Bij deze deal is ook afgesproken dat de NAM zich tot de uitbetaling van de schadeafhandeling en de versterkingsopgave beperkt, zo heeft de minister de Kamer geschreven. De Shell en ExxonMobil zorgen ervoor dat hiervoor voldoende middelen beschikbaar zijn. Dat is prima. Verder is afgesproken dat de NAM voortaan niet meer 10% van de gasopbrengsten krijgt, maar 27%. Dat levert al snel zo'n 2 miljard meer op. Weer een cadeautje voor een paar multinationals, zullen we maar zeggen, aangezien de Shell en ExxonMobil beide voor de helft eigenaar van de NAM zijn. Zo zie je maar dat deze regering liever miljarden aan multinationals geeft dan aan de Groningers, of dan hen schadeloos te stellen.
Voorzitter. Ik refereer even aan het debat in de Tweede Kamer.
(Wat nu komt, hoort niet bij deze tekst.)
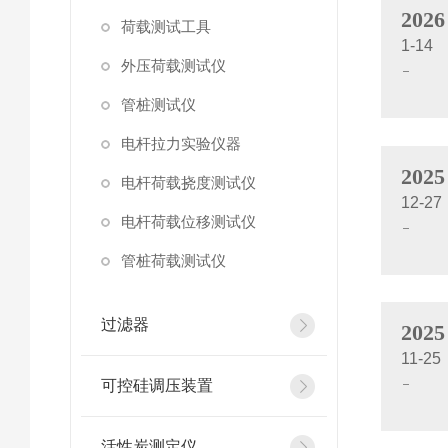
2026
荷载测试工具
1-14
外压荷载测试仪
管桩测试仪
电杆拉力实验仪器
2025
电杆荷载挠度测试仪
12-27
电杆荷载位移测试仪
管桩荷载测试仪
过滤器
2025
11-25
可控硅调压装置
活性炭测定仪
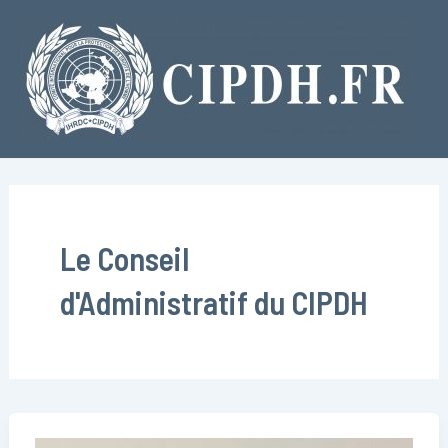
Aller
au
contenu
Le Conseil
d'Administratif du CIPDH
Helemaal aan het einde van de beantwoording in de tweede termijn meldde de minister snel nog even dat Shell en ExxonMobil minder zullen meebetalen aan het garantiefonds dan wij allemaal in eerste instantie hadden gedacht. Wat is daar allemaal in die achterkamertjes besproken? Dit betekent dat het jarenlange getraineer van de NAM dus zijn vruchten afwerpt. En dat betekent dat de Staat, oftewel de belastingbetaler, meer moet bijdragen. Dat is een sigaar uit eigen doos, ook voor de Groningers. Maar het is wel een heel zware sigaar. Als deze sigaar toch uit eigen doos moet komen, moet de minister maar zo snel mogelijk overgaan tot uitbetalingen. Hij kan douceurtjes aan multinationals uitdelen, maar onze eigen Groningse bevolking laat hij in de kou staan. Daarna moet hij de centen maar weer bij ExxonMobil en Shell terughalen. Deze geheime deal knalt nu terug in het gezicht van de minister. Geen wonder dat, wanneer je achterkamertjespolitiek bedrijft, de Tweede Kamer over je heen valt.
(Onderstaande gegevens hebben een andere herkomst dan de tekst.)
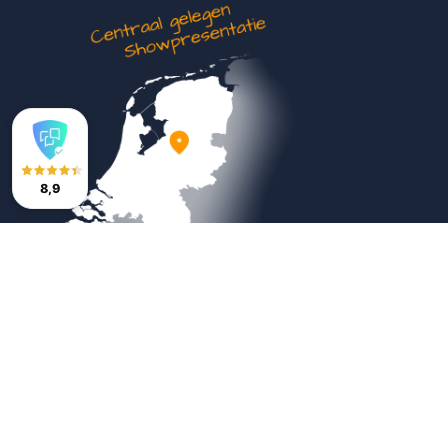
8,9
Veilig betalen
Voorzitter. Kan de minister hier in de camera kijken en aan de Groningers uitleggen waarom nog steeds niet tot uitbetaling aan de gedupeerden is overgegaan? Deze gedupeerden staat inmiddels spreekwoordelijk het water niet tot aan de lippen, maar daarboven. De Groningers hebben recht op antwoord. Nadat minister Wiebes het Groninger dossier had opgepakt, was er in eerste instantie positiviteit te horen. Inmiddels is de lijn naar beneden ingezet. Dat vindt de PVV zeer betreurenswaardig.
Voorzitter, ik dank u voor uw aandacht en ik wacht graag de beantwoording van de minister af.
De voorzitter:
Dank u wel, meneer Van der Sluijs. Ik geef het woord aan de heer Reuten.